Several methods of measuring bores in my photo album, drill blanks above are simple to use as gauging the hole if you don't need the precise dimension.
|Clive Foster||17/04/2019 09:27:15|
|2144 forum posts|
Agreed. No substitute for quality.
I have the same full M&W set in a box as Emgee plus the smaller half set and a few odd ones from good makes, M&W, Starrett, B&S. Which all work very well indeed. With care better than half a thou. Repeatably. Makes boring holes for light running or light push fits almost easy. So much so that I've never bothered to sort out a gauge mount adapter to get the Baty dial gauge on a stick device I was given years ago. All good but stick and gauge don't match.
(When someone offers me tooling "Was gonna throw it out but thought you might be able to use it." I always say "Oh Yes please!" first and think later.)
Got a cheapie import set way back, blue wallet maybe Draper, when that was all I could afford. Which, as has been said, frankly doesn't really work well enough. Within two thou is about the best that can be done repeatably. Kept as a loan tool, its been gone about 5 years now but I know where it is should it ever be needed.

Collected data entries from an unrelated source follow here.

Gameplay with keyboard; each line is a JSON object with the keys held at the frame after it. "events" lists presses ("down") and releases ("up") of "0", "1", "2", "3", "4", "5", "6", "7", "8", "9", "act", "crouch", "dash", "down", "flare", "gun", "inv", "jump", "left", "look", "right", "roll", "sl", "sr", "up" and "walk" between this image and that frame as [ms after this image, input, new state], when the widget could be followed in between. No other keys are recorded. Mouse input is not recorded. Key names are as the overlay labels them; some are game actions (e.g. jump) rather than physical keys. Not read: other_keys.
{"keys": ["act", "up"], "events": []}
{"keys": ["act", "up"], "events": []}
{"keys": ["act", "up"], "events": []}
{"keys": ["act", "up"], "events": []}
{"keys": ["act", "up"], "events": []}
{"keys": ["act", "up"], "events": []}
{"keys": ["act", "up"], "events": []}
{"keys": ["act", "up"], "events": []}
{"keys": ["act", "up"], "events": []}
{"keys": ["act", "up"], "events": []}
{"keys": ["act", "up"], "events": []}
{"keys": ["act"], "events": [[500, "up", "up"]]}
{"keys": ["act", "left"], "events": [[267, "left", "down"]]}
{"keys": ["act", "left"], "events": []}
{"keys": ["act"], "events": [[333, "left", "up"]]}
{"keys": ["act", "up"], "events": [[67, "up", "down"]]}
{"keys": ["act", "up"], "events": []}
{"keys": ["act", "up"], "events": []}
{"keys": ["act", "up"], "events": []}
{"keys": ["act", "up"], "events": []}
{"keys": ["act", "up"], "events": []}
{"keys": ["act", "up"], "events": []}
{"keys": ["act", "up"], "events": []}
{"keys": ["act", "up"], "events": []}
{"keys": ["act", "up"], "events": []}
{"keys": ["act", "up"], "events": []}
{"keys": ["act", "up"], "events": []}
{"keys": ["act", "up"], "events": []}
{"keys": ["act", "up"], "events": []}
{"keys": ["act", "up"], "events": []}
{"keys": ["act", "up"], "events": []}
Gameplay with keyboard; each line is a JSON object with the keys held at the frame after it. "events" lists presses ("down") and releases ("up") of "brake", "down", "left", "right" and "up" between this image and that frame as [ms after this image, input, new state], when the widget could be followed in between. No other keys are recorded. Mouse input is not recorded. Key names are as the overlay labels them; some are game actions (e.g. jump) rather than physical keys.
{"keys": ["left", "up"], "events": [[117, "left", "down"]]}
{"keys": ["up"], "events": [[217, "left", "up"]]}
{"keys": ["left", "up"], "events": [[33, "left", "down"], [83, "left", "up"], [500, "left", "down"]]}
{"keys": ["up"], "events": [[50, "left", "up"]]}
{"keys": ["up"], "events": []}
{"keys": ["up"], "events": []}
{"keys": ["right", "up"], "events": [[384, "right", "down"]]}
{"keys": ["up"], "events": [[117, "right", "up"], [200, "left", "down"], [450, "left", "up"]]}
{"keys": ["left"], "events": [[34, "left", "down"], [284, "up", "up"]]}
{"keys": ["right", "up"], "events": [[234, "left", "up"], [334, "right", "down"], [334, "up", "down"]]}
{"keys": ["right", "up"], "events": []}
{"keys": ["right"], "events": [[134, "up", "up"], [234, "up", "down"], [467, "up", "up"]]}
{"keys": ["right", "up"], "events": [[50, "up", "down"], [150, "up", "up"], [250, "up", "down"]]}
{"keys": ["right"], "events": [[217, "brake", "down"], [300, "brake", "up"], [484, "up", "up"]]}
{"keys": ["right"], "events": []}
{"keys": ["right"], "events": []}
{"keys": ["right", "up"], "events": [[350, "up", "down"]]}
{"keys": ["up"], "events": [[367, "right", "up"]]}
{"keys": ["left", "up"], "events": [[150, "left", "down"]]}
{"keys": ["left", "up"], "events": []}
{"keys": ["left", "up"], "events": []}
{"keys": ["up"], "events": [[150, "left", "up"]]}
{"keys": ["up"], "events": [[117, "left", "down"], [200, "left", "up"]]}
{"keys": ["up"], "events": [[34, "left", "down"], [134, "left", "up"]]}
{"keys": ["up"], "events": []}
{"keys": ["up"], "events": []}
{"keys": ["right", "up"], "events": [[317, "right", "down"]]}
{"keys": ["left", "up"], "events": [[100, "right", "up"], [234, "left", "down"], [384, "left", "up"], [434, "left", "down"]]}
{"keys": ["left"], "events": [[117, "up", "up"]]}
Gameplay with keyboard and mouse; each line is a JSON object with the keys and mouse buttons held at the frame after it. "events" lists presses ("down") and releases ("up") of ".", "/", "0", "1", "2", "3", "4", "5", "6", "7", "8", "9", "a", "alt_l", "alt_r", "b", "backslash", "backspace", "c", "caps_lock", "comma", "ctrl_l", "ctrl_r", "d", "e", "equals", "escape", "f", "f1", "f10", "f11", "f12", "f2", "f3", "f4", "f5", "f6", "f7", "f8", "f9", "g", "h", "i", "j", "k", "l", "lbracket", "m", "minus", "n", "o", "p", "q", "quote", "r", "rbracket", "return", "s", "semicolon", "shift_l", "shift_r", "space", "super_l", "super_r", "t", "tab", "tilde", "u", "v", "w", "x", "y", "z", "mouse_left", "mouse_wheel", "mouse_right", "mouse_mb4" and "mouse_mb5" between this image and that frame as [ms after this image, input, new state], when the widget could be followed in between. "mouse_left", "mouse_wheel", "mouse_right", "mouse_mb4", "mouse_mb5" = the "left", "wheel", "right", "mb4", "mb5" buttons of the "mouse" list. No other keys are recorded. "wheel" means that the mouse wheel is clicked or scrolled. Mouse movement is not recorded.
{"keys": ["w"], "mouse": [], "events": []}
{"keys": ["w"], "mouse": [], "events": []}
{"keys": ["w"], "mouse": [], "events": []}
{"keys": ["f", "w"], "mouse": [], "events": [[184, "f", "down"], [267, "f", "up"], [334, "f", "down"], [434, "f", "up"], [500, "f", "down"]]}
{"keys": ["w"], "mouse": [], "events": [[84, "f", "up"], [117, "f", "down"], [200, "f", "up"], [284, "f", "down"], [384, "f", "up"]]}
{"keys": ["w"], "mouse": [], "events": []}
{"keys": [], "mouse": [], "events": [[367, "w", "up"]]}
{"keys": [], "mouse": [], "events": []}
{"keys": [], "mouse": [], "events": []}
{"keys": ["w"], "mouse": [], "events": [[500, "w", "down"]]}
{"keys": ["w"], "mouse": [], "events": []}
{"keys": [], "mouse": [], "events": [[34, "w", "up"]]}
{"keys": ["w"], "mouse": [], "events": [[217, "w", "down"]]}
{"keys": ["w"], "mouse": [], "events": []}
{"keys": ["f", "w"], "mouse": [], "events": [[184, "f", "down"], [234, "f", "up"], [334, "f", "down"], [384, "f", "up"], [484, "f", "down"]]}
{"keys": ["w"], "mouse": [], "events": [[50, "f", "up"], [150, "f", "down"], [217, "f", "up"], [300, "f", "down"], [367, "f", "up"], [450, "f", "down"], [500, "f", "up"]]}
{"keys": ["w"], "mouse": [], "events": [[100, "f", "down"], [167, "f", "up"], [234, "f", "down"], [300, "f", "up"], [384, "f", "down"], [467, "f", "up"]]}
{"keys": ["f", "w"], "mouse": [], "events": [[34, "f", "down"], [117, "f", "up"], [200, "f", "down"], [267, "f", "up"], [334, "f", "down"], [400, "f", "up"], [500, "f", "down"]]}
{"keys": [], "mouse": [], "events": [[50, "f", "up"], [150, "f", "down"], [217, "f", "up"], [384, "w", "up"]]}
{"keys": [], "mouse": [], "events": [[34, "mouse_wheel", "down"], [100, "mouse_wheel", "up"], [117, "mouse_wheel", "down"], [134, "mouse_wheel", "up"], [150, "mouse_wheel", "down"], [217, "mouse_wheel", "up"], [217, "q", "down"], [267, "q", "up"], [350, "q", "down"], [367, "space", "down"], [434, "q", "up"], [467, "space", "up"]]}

Those things have to work really smoothly to be accurate. I'd be unsurprised to discover that an older one, nicely run in after a decade or three of use is actually better than it was when new.
Edited By Clive Foster on 17/04/2019 09:27:36
|not done it yet||17/04/2019 09:56:27|
|4482 forum posts|
What do you refer to as a ‘digital vernier’? Is it an analogue digital instrument?
|Rik Shaw||17/04/2019 10:07:45|
1313 forum posts
I have a set. I do not find them "fiddly". I use them on a regular basis. Very good value for money. +1 for David George technique - I do the same.
|Mike Poole||17/04/2019 10:49:38|
2538 forum posts
I would recommend trying in the bore after measuring to be sure the gauge is still set to the size you wish to measure just in case anything moved during extraction or measuring.
2626 forum posts
Use the same technique myself, not had any probs with gauging bores.
|John Hinkley||17/04/2019 11:06:33|
845 forum posts
I bought a cheap set off eBay a few years ago because I didn't know any better. It never occurred to me that they wouldn't be "accurate". I just got on with using them. For the accuracy that I aspire to, they are perfectly satisfactory. If you are only laying out £20 or so, buy them and see how you get on, I say.
17826 forum posts
I've had my own set from ARC for quite a while maybe 6-7yrs and they work OK for me. Do't get used that much but usually get dragged out when I'm doing the bore of an IC or steam engine where I find them useful to compare the feel along the length of the bore which on the open crank engines can often be 100-150mm long to see if there is any taper . All the engines seem to make good compression so the pistons and rings must fit OK.
I also have a second set from ARC that were part of the tooling supplied for the Milling series and they have a nicer feel than my own with the two sprung plungers moving more freely than my personal set and the finish is a bit better all round so looks like what Ketan has to offer at the moment will do form the average model engineer.
|122 forum posts|
I've got a cheap set in a blue wallet.(not from ARC). For me they are only any use for picking your nose with.
I have now purchased a set of second hand Starrett 229s.(The same as the set I use at work.)
A point that is worth making is that the Starrett 229s have 1 fixed bar and one sliding. In my experience it is far easier to get the correct feel with this type of telescopic gauge. The cheap sets tend to have 2 sliding bars. Also, I believe Starrett make a set with 2 sliding bars. Maybe someone could confirm this?